All of us produce a growth factor – called IL-15 – which effectively protects us from cancers. It's role is to boost the production of immune cells that can rapidly detect and kill cancer cells when they first appear. One of these cell-types is appropriately called Natural Killer Cells.
The problem is that cancer cells evolve numerous strategies to suppress immune cells like NK cells, even when these cancer cell are producing the immune boosting factor IL-15, and too often the cancer cells win.
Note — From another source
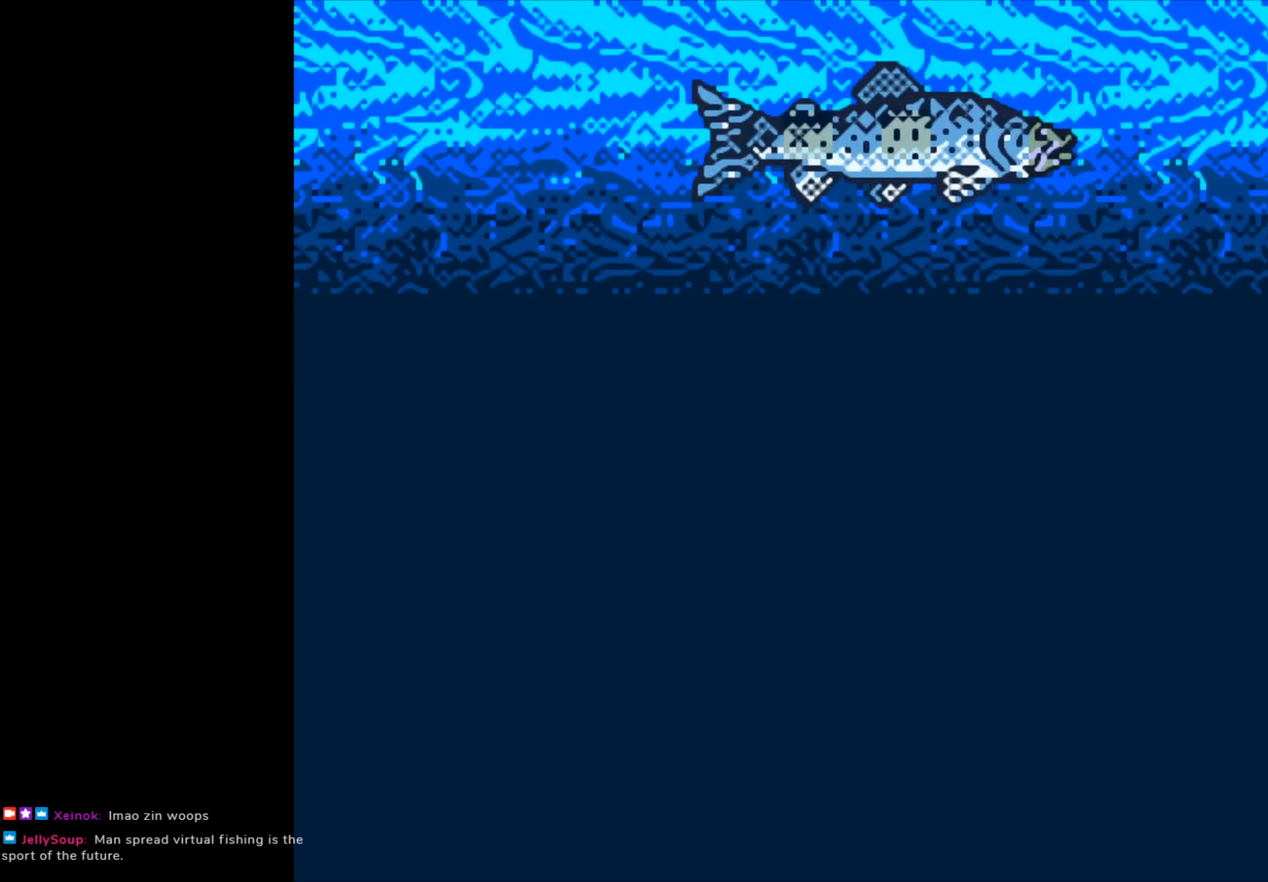
{"buttons": ["B"], "left_stick": "center", "events": []}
An obvious solution is to supply cancer patients with drugs that trigger the IL-15 receptor on immune cells, however these approaches have proven too toxic for patients because they boosts the activity of immune cells in every tissue, not just in the tumour, resulting in severe side-effects.
Until now.
A team of researchers at Monash University and oNKo-Innate in Melbourne, Australia have found a gene that can be switched off in NK cells which makes them extremely sensitive to the body's own IL-15, opening the way for the development of a new therapy to treat cancer.
The study, led by Professor Nick Huntington, from the Monash Biomedicine Discovery Institute and the team at Melbourne-based biotech oNKo-Innate, and published in the leading international cancer journal, Cancer Cell, showed that switching this gene off in human NK cells dramatically boosted their sensitivity to low amounts of IL-15, resulting in enhanced anti-cancer function and slowing the growth of colorectal cancer in pre-clinical models.
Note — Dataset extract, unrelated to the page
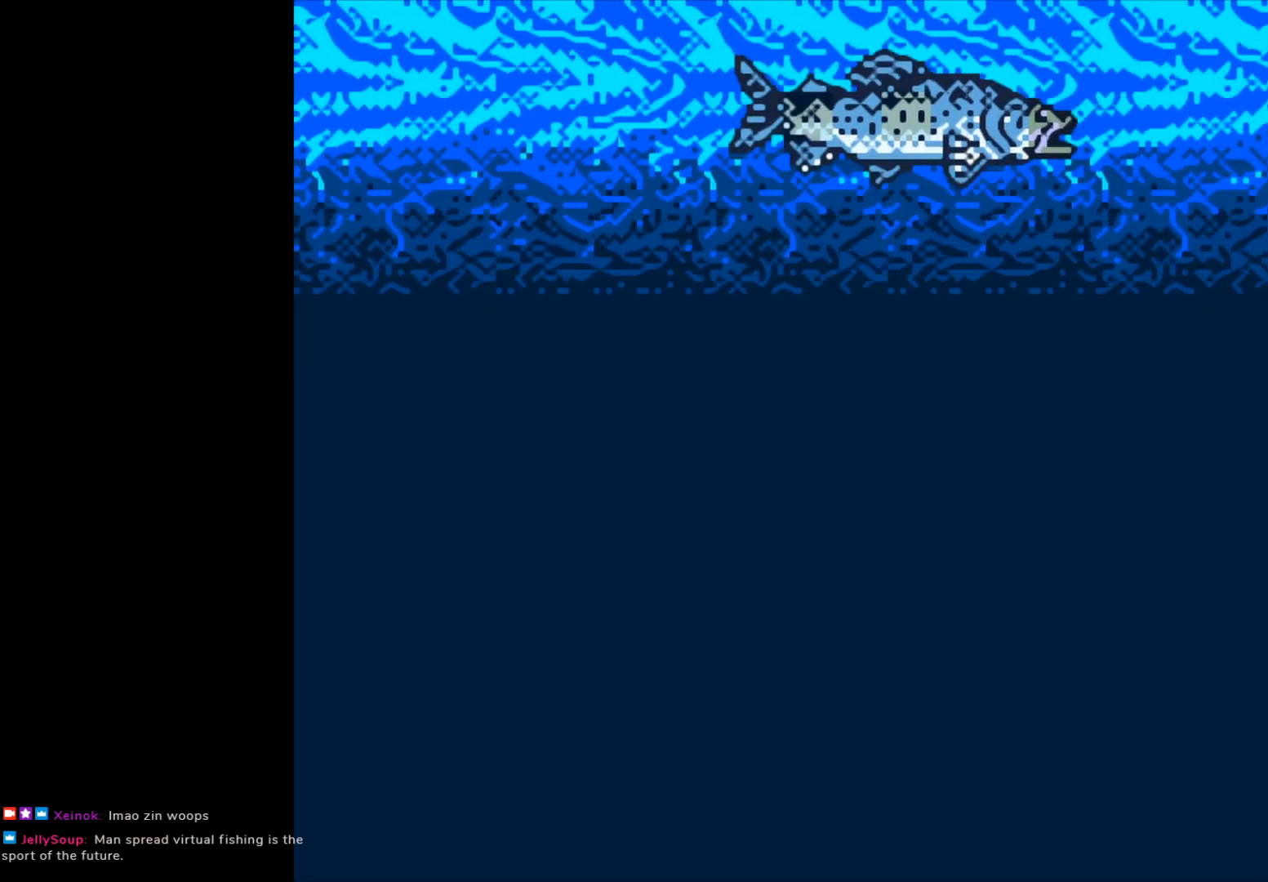
{"buttons": ["B"], "left_stick": "center", "events": []}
Importantly this gene encodes an enzyme, meaning that it can potentially be inhibited with small molecule drugs. In fact, another drug that blocks the function of this molecular pathway, in addition to others, has already been tested in patients with myelodysplastic syndrome to induce cancer cell death "which gives us some confidence that more specific inhibitors can be discovered with improved safety profiles to be tested in settings where immunotherapy is sub-optimal and additional ways to enhance the immune response to cancer are needed" Professor Huntington said.
In patients with colorectal cancers, the tumour cells produce higher amounts of IL-15 than other healthy tissues in their body. Cancer cells can often mutate the IL-15 gene to blunt the immune response and this is linked to tumour recurrence and a poor prognosis in these patients. Making immune cells exquisitely sensitive to the body's own IL-15 has the potential to drive strong immune activation at sites of IL-15 such as colorectal cancer, while sparing other healthy organs where IL-15 levels are negligible.
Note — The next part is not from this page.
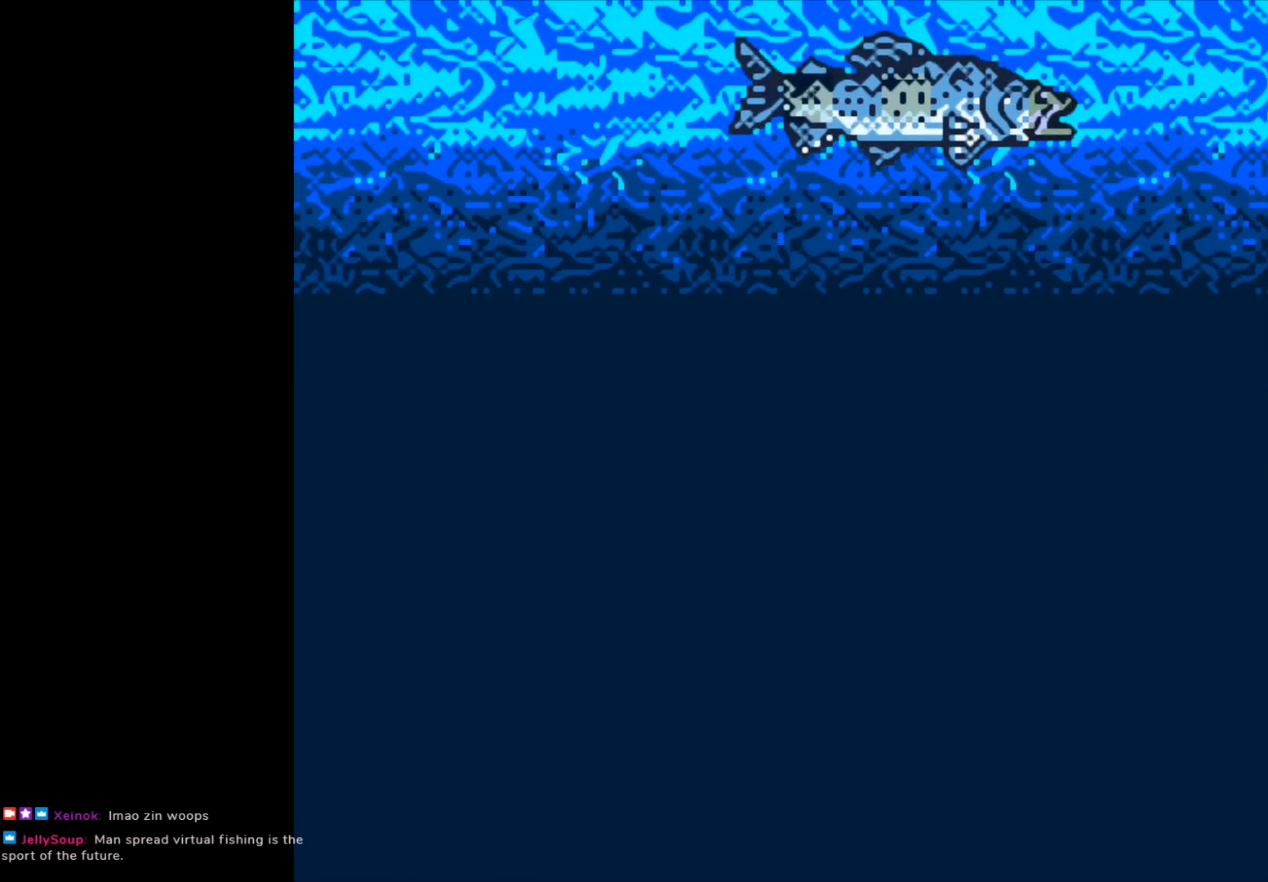
{"buttons": ["B"], "left_stick": "center", "events": []}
The researchers used CRISPR screening to find genes that enhanced the sensitivity of immune cells to growth factors finding two genes that can be deleted in cell therapies or inhibited with small molecule drugs to improve the cancer killing activity of NK cells.
Importantly, this newly identified way to harness the normal IL-15 pathway could be used in combination with existing gold-standard cancer immune checkpoint inhibitors, according to Jai Rautela, CEO of oNKo-Innate. "Drugs that augment IL-15 signalling could add yet another layer of support to the anti-cancer immune activity in advanced tumours," he said.
"This study is an important demonstration that deep immunology can generate new solutions to historically difficult biology, such as IL-15, and pave the way for next-generation immunotherapies."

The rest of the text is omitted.